Grace under duress is the story of us. We starve without stories. Laughter is holy. An act of prayer.
Stories. Attentiveness. Perception. (told you I didn’t take many notes!)
Writers are story-junkies. Catch and share stories. You can use stories as weapons.
We don’t have words for so many things in life.
We tiptoe to the edge of the glory and honor of it by telling a story.
Why, as humans, does so much of our greatness come under duress? Great writing – it’s not about the writer. Everyone else is more interesting.
Witness! Catch and tell other people’s stories. It makes the world better.
“Violence is the failure of the imagination.”
Give despair and darkness the finger.
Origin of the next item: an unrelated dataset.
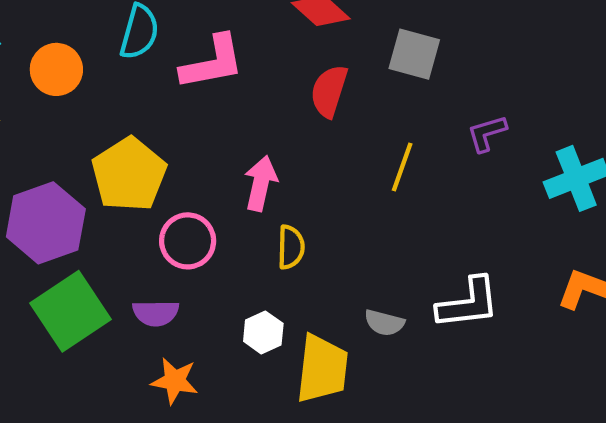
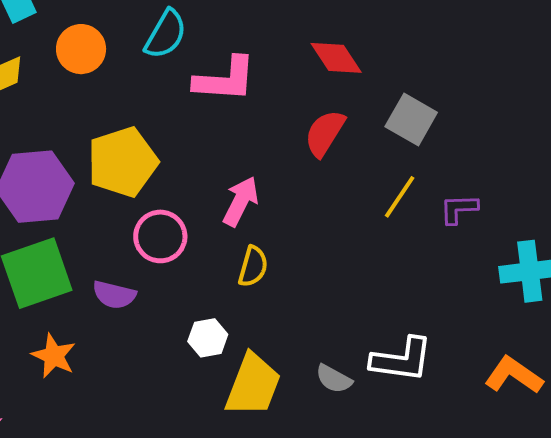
yellow line: (402, 167) -> (400, 197), moved
gray semicircle: (384, 323) -> (334, 379), moved
orange star: (175, 381) -> (54, 356), moved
Stories are wicked strong, powerful and momentous.
Marilynne Robinson – Casting Out Fear
There is no fear in love, because love casts out fear. Fear has torment.
We feel like we can’t write what is closest to us – this is religious thinking. How authentically do people present themselves in the world? In language? Cloaking yourself in religious identification leads to anxiety. The claiming of religious identity is more important to people than living the mode of life. If we’re trying to value and nurture religion, we need to understand the human base of it. People get alienated from themselves because we stigmatize identities and words.
What is essential to you? Your personal dignity is at stake.
Write about what is important and interesting to you. We have to entitle ourselves. Educate ourselves. Have a sufficient background to write on a scale that is global and with authority. We have to know the Bible as literature. Don’t just be a good writer. Demand to be great.
If you write something that means something to you, it will mean something to other people. How deeply do we trust the faith we claim to live by? What if we really lived by it?
Christians are in a shadowboxing match with ourselves. We have bigger things to attend to than what people who jsut want to rile us up have to say. Our anxieties create us around smaller versions of ourselves, things we’re not worthy of.
-fear of the larger culture – [christian] People live as if they are in an alien and hostile land. Fear is a stimulant. It makes you focus. It’s addictive and it normalizes itself. Habituates itself. Makes it easy to fear more and more.
We need to have ‘an acquaintance with history’. Know that terrible things happened and continue to happen. As American Christians, we live with a very low level of threat, and yet we huddle in fear. If we are going to be free, stable, and safe, why not enjoy it? This is not the siege of Paris! We have a novel experience as a civilization.
-decline- Do we never expect to have a bad time? It’s human history. God loved Israel, and stuff happened.
Good things done in past generations is not a satin cushion for us to sit on, and it wasn’t all admirable. Historically, the worst thing for a society to think is that its in decline – it helps speed the decline. Look at the great potential in this generation, civilization.
This is a very powerful civilization. We don’t think about our power enough. We think of us as weak and under thereat and that affects how we treat other countries. Why are we threatened by the potential prosperity of other countries? It’s shameful to feel threatened.
We have begun to nationalize preemptive defense. We have a vigilante mentality. It took a long time to get past that (old west). People feel justified by fear.
On preemptive self-defense on the international level:
You will never find the suggestion in the Bible that there is not a human being made in the image of God.
Remember the power we have a a country and use it wisely. We are doing these things, and not talking about them.
Who do you want to shoot? Which image of God has been getting on your nerves?
The courage of risking respect toward whoever you encounter; this is what God intends. Think about what we could be and do – we need to talk people into coming out of this crouch of fearfulness.
If you are frightened, you are deprived of an essential element of your dignity. If you don’t trust God, you have no ability to honestly judge things, no good model of reality.